EXERCISE PROMPT: An exact reproduction of all the entries is what the answer must contain.

-- Opening Marker --

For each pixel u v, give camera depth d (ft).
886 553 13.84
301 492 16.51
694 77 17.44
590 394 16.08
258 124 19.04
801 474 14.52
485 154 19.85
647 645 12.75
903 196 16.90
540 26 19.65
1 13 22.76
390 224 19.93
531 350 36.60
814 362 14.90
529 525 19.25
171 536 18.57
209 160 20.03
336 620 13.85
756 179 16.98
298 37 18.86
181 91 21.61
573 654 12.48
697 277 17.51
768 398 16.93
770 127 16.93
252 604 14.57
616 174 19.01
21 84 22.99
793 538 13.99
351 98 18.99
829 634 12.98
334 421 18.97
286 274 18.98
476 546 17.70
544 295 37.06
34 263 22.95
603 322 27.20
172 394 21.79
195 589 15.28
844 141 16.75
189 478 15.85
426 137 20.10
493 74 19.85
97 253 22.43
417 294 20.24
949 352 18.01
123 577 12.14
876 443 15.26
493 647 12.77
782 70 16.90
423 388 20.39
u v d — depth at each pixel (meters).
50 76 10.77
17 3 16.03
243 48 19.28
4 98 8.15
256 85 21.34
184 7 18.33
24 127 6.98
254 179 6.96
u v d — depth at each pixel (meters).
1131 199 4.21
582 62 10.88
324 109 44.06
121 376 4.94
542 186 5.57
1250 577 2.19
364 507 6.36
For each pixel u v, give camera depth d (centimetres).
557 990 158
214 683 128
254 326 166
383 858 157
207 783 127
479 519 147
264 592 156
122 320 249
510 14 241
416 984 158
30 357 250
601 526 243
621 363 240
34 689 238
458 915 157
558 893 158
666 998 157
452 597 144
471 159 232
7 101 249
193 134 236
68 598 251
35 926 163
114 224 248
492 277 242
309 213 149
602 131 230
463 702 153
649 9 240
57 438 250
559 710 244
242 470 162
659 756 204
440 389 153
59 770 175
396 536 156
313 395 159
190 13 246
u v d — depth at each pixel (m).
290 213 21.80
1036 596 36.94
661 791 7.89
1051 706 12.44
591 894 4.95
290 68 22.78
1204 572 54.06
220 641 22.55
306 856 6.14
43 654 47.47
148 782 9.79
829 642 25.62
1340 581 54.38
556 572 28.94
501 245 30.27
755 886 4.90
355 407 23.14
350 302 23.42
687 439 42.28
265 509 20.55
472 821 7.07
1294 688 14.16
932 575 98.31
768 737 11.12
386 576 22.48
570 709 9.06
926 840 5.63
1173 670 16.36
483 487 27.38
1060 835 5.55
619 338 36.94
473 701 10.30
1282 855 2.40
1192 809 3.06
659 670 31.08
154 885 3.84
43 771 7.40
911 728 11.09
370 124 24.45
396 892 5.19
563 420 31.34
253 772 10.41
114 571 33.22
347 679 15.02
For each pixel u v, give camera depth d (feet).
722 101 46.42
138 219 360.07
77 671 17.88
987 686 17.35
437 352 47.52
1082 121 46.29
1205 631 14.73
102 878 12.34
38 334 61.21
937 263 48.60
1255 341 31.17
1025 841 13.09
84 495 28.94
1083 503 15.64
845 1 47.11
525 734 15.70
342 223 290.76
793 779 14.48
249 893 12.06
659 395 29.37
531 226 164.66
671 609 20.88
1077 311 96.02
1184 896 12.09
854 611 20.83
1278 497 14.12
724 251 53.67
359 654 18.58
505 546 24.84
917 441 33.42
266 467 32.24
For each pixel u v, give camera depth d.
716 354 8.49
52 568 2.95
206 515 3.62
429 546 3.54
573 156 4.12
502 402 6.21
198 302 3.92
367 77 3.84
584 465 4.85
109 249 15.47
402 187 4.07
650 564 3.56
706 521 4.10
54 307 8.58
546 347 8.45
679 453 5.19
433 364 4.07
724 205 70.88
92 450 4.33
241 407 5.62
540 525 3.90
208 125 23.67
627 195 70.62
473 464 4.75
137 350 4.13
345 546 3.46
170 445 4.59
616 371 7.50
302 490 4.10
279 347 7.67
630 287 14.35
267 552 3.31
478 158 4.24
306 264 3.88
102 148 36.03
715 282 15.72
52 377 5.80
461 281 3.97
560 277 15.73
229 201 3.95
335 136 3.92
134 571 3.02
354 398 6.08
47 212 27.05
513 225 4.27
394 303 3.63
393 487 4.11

-- Closing Marker --

EXERCISE ANSWER:
For each pixel u v, give camera depth d (ft).
886 553 13.84
301 492 16.51
694 77 17.44
590 394 16.08
258 124 19.04
801 474 14.52
485 154 19.85
647 645 12.75
903 196 16.90
540 26 19.65
1 13 22.76
390 224 19.93
531 350 36.60
814 362 14.90
529 525 19.25
171 536 18.57
209 160 20.03
336 620 13.85
756 179 16.98
298 37 18.86
181 91 21.61
573 654 12.48
697 277 17.51
768 398 16.93
770 127 16.93
252 604 14.57
616 174 19.01
21 84 22.99
793 538 13.99
351 98 18.99
829 634 12.98
334 421 18.97
286 274 18.98
476 546 17.70
544 295 37.06
34 263 22.95
603 322 27.20
172 394 21.79
195 589 15.28
844 141 16.75
189 478 15.85
426 137 20.10
493 74 19.85
97 253 22.43
417 294 20.24
949 352 18.01
123 577 12.14
876 443 15.26
493 647 12.77
782 70 16.90
423 388 20.39
u v d — depth at each pixel (meters).
50 76 10.77
17 3 16.03
243 48 19.28
4 98 8.15
256 85 21.34
184 7 18.33
24 127 6.98
254 179 6.96
u v d — depth at each pixel (meters).
1131 199 4.21
582 62 10.88
324 109 44.06
121 376 4.94
542 186 5.57
1250 577 2.19
364 507 6.36
For each pixel u v, give camera depth d (centimetres).
557 990 158
214 683 128
254 326 166
383 858 157
207 783 127
479 519 147
264 592 156
122 320 249
510 14 241
416 984 158
30 357 250
601 526 243
621 363 240
34 689 238
458 915 157
558 893 158
666 998 157
452 597 144
471 159 232
7 101 249
193 134 236
68 598 251
35 926 163
114 224 248
492 277 242
309 213 149
602 131 230
463 702 153
649 9 240
57 438 250
559 710 244
242 470 162
659 756 204
440 389 153
59 770 175
396 536 156
313 395 159
190 13 246
u v d — depth at each pixel (m).
290 213 21.80
1036 596 36.94
661 791 7.89
1051 706 12.44
591 894 4.95
290 68 22.78
1204 572 54.06
220 641 22.55
306 856 6.14
43 654 47.47
148 782 9.79
829 642 25.62
1340 581 54.38
556 572 28.94
501 245 30.27
755 886 4.90
355 407 23.14
350 302 23.42
687 439 42.28
265 509 20.55
472 821 7.07
1294 688 14.16
932 575 98.31
768 737 11.12
386 576 22.48
570 709 9.06
926 840 5.63
1173 670 16.36
483 487 27.38
1060 835 5.55
619 338 36.94
473 701 10.30
1282 855 2.40
1192 809 3.06
659 670 31.08
154 885 3.84
43 771 7.40
911 728 11.09
370 124 24.45
396 892 5.19
563 420 31.34
253 772 10.41
114 571 33.22
347 679 15.02
For each pixel u v, give camera depth d (feet).
722 101 46.42
138 219 360.07
77 671 17.88
987 686 17.35
437 352 47.52
1082 121 46.29
1205 631 14.73
102 878 12.34
38 334 61.21
937 263 48.60
1255 341 31.17
1025 841 13.09
84 495 28.94
1083 503 15.64
845 1 47.11
525 734 15.70
342 223 290.76
793 779 14.48
249 893 12.06
659 395 29.37
531 226 164.66
671 609 20.88
1077 311 96.02
1184 896 12.09
854 611 20.83
1278 497 14.12
724 251 53.67
359 654 18.58
505 546 24.84
917 441 33.42
266 467 32.24
For each pixel u v, give camera depth d.
716 354 8.49
52 568 2.95
206 515 3.62
429 546 3.54
573 156 4.12
502 402 6.21
198 302 3.92
367 77 3.84
584 465 4.85
109 249 15.47
402 187 4.07
650 564 3.56
706 521 4.10
54 307 8.58
546 347 8.45
679 453 5.19
433 364 4.07
724 205 70.88
92 450 4.33
241 407 5.62
540 525 3.90
208 125 23.67
627 195 70.62
473 464 4.75
137 350 4.13
345 546 3.46
170 445 4.59
616 371 7.50
302 490 4.10
279 347 7.67
630 287 14.35
267 552 3.31
478 158 4.24
306 264 3.88
102 148 36.03
715 282 15.72
52 377 5.80
461 281 3.97
560 277 15.73
229 201 3.95
335 136 3.92
134 571 3.02
354 398 6.08
47 212 27.05
513 225 4.27
394 303 3.63
393 487 4.11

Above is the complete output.